Exercise description. Show all lines of the entries in which the word "workers" is found.

*** Opening Extracted records ***

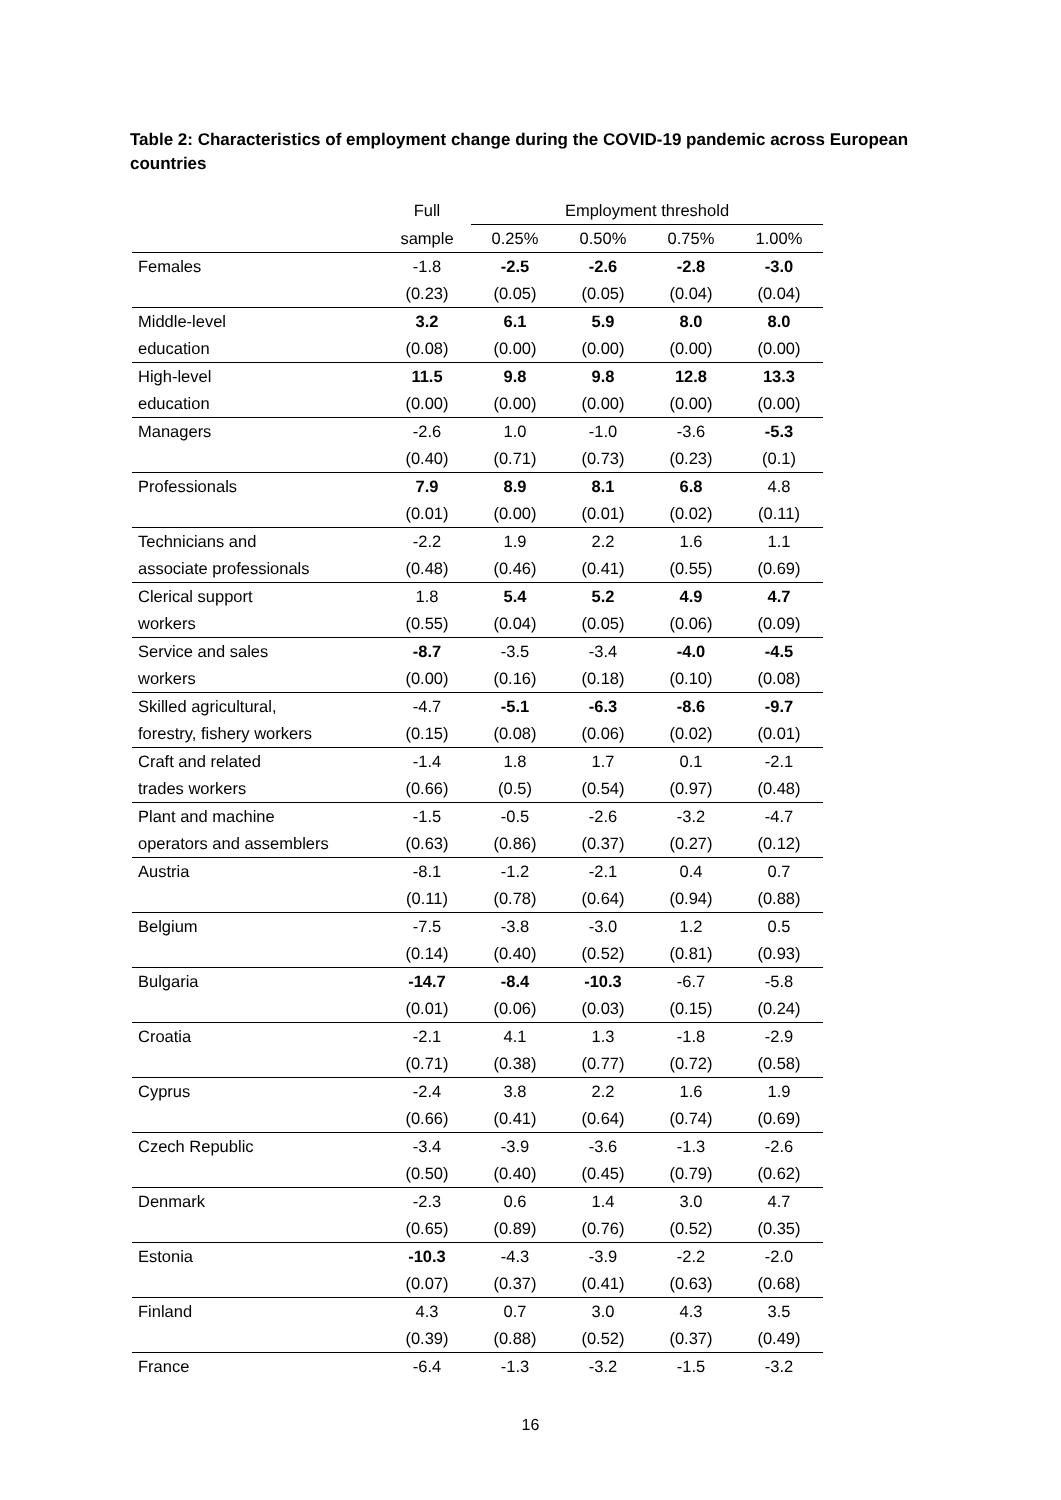Table 2: Characteristics of employment change during the COVID-19 pandemic across European countries
| | Full | Employment threshold | | | |
| --- | --- | --- | --- | --- | --- |
| | sample | 0.25% | 0.50% | 0.75% | 1.00% |
| Females | -1.8 | -2.5 | -2.6 | -2.8 | -3.0 |
| | (0.23) | (0.05) | (0.05) | (0.04) | (0.04) |
| Middle-level | 3.2 | 6.1 | 5.9 | 8.0 | 8.0 |
| education | (0.08) | (0.00) | (0.00) | (0.00) | (0.00) |
| High-level | 11.5 | 9.8 | 9.8 | 12.8 | 13.3 |
| education | (0.00) | (0.00) | (0.00) | (0.00) | (0.00) |
| Managers | -2.6 | 1.0 | -1.0 | -3.6 | -5.3 |
| | (0.40) | (0.71) | (0.73) | (0.23) | (0.1) |
| Professionals | 7.9 | 8.9 | 8.1 | 6.8 | 4.8 |
| | (0.01) | (0.00) | (0.01) | (0.02) | (0.11) |
| Technicians and | -2.2 | 1.9 | 2.2 | 1.6 | 1.1 |
| associate professionals | (0.48) | (0.46) | (0.41) | (0.55) | (0.69) |
| Clerical support | 1.8 | 5.4 | 5.2 | 4.9 | 4.7 |
| workers | (0.55) | (0.04) | (0.05) | (0.06) | (0.09) |
| Service and sales | -8.7 | -3.5 | -3.4 | -4.0 | -4.5 |
| workers | (0.00) | (0.16) | (0.18) | (0.10) | (0.08) |
| Skilled agricultural, | -4.7 | -5.1 | -6.3 | -8.6 | -9.7 |
| forestry, fishery workers | (0.15) | (0.08) | (0.06) | (0.02) | (0.01) |
| Craft and related | -1.4 | 1.8 | 1.7 | 0.1 | -2.1 |
| trades workers | (0.66) | (0.5) | (0.54) | (0.97) | (0.48) |
| Plant and machine | -1.5 | -0.5 | -2.6 | -3.2 | -4.7 |
| operators and assemblers | (0.63) | (0.86) | (0.37) | (0.27) | (0.12) |
| Austria | -8.1 | -1.2 | -2.1 | 0.4 | 0.7 |
| | (0.11) | (0.78) | (0.64) | (0.94) | (0.88) |
| Belgium | -7.5 | -3.8 | -3.0 | 1.2 | 0.5 |
| | (0.14) | (0.40) | (0.52) | (0.81) | (0.93) |
| Bulgaria | -14.7 | -8.4 | -10.3 | -6.7 | -5.8 |
| | (0.01) | (0.06) | (0.03) | (0.15) | (0.24) |
| Croatia | -2.1 | 4.1 | 1.3 | -1.8 | -2.9 |
| | (0.71) | (0.38) | (0.77) | (0.72) | (0.58) |
| Cyprus | -2.4 | 3.8 | 2.2 | 1.6 | 1.9 |
| | (0.66) | (0.41) | (0.64) | (0.74) | (0.69) |
| Czech Republic | -3.4 | -3.9 | -3.6 | -1.3 | -2.6 |
| | (0.50) | (0.40) | (0.45) | (0.79) | (0.62) |
| Denmark | -2.3 | 0.6 | 1.4 | 3.0 | 4.7 |
| | (0.65) | (0.89) | (0.76) | (0.52) | (0.35) |
| Estonia | -10.3 | -4.3 | -3.9 | -2.2 | -2.0 |
| | (0.07) | (0.37) | (0.41) | (0.63) | (0.68) |
| Finland | 4.3 | 0.7 | 3.0 | 4.3 | 3.5 |
| | (0.39) | (0.88) | (0.52) | (0.37) | (0.49) |
| France | -6.4 | -1.3 | -3.2 | -1.5 | -3.2 |
16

*** Closing Extracted records ***

Solution to the problem.
| workers | (0.55) | (0.04) | (0.05) | (0.06) | (0.09) |
| workers | (0.00) | (0.16) | (0.18) | (0.10) | (0.08) |
| forestry, fishery workers | (0.15) | (0.08) | (0.06) | (0.02) | (0.01) |
| trades workers | (0.66) | (0.5) | (0.54) | (0.97) | (0.48) |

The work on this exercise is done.